İş Emri 1: Zâriyât suresi 25. ayetle ilgili metinde "Meal Yazanlar" ifadesinden "demişti, ey yabancılar." ifadesine kadar uzanan bölümü hiçbir değişiklik yapmadan yazdırın.
İş Emri 2: Zâriyât suresi 25. ayetle ilgili metindeki "O elçiler, İbrahim'e gelip O'na selam verdiklerinde, size de selam olsun demişti ve kendi kendine, bunlar tanınmayan kimseler diye düşünmüştü." cümlesini İngilizceye çevirin.
İş Emri 3: Zâriyât suresi 25. ayetin meallerini veren metni, gösterilen son cümleden sonrasını yazarak sürdürün.

Metin Parçası:

Önceki Ayet Sonraki Ayet  
51. Sûre Zâriyât/25

 إِذْ دَخَلُوا عَلَيْهِ فَقَالُوا سَلَامًا قَالَ سَلَامٌ قَوْمٌ مُّنكَرُونَ

  İz dehalû aleyhi fe kâlû selâmâ(selâmen), kâle selâm(selâmun), kavmun munkerûn(munkerûne).

Kelime Karşılaştırma
iz dehalû : girdikleri zaman
aleyhi : ona, onun yanına
fe : o zaman, olunca
kâlû : dediler
selâmen : selâm, selâm olsun
kâle : dedi
selâmun : selâm, selâm olsun
kavmun : kavim, topluluk
munkerûne : yabancılar (tanınması inkâr olunanlar, tanınmayanlar)
Meal Yazanlar
Ayet Mealleri

 Diyanet İşleri = Hani onlar, İbrahim’in yanına varmışlar ve “Selâm olsun sana!” demişlerdi. O da “Size de selâm olsun.” demiş, “Bunlar tanınmamış (yabancı) kimseler” (diye düşünmüştü).

 Abdulbaki Gölpınarlı = Hani, tapısına girmişlerdi de esenlik sana demişlerdi; o da esenlik size demişti, ey yabancılar.

 Abdullah Parlıyan = O elçiler, İbrahim'e gelip O'na selam verdiklerinde, size de selam olsun demişti ve kendi kendine, bunlar tanınmayan kimseler diye düşünmüştü.

Gösterilen Veriler:

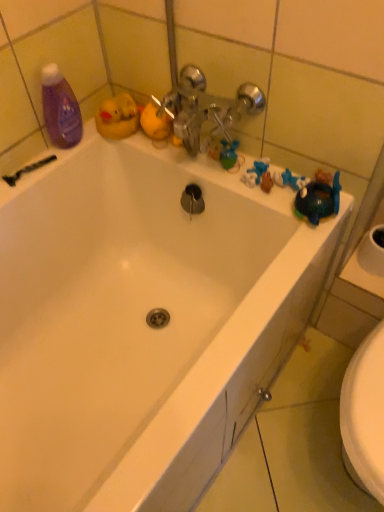
The image size is (384, 512). Describe the element at coordinates (27, 170) in the screenshot. I see `black plastic razor at upper left` at that location.

Locate an element on the screen. This screenshot has height=512, width=384. black plastic razor at upper left is located at coordinates (27, 170).

The image size is (384, 512). Describe the element at coordinates (60, 108) in the screenshot. I see `purple glossy bottle at upper left` at that location.

Find the location of a particular element. Image resolution: width=384 pixels, height=512 pixels. purple glossy bottle at upper left is located at coordinates (60, 108).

Cevap Alanı 1:
Meal Yazanlar
Ayet Mealleri

 Diyanet İşleri = Hani onlar, İbrahim’in yanına varmışlar ve “Selâm olsun sana!” demişlerdi. O da “Size de selâm olsun.” demiş, “Bunlar tanınmamış (yabancı) kimseler” (diye düşünmüştü).

 Abdulbaki Gölpınarlı = Hani, tapısına girmişlerdi de esenlik sana demişlerdi; o da esenlik size demişti, ey yabancılar.

Cevap Alanı 2: When those messengers came to Ibrahim and greeted him, he had said, "Peace be upon you too," and had thought to himself, "These are people who are not known."

Cevap Alanı 3:
 Adem Uğur = Onlar İbrahim'in yanına girmişler, selam vermişlerdi. İbrahim de selamı almış, içinden, "Bunlar, yabancılar" demişti.

 Ahmed Hulusi = Hani Onun yanına girdiklerinde: "Selâm" dediler. . . (İbrahim de): "Selâm" dedi. . . "Rastlanmadık birileri (diye düşündü). "

 Ahmet Tekin = Onlar, İbrâhim’in yanına girince: 'Selâm sana, selâmette ol, sen selâmettesin' dediler. İbrâhim de: 'Selâm size, selâmette olun' dedi. Bunlar tanınmadık simalardı.

 Ahmet Varol = Hani onun yanına girdiklerinde: 'Selam' demişlerdi. O da: 'Selam. Tanınmayan bir topluluk' demişti.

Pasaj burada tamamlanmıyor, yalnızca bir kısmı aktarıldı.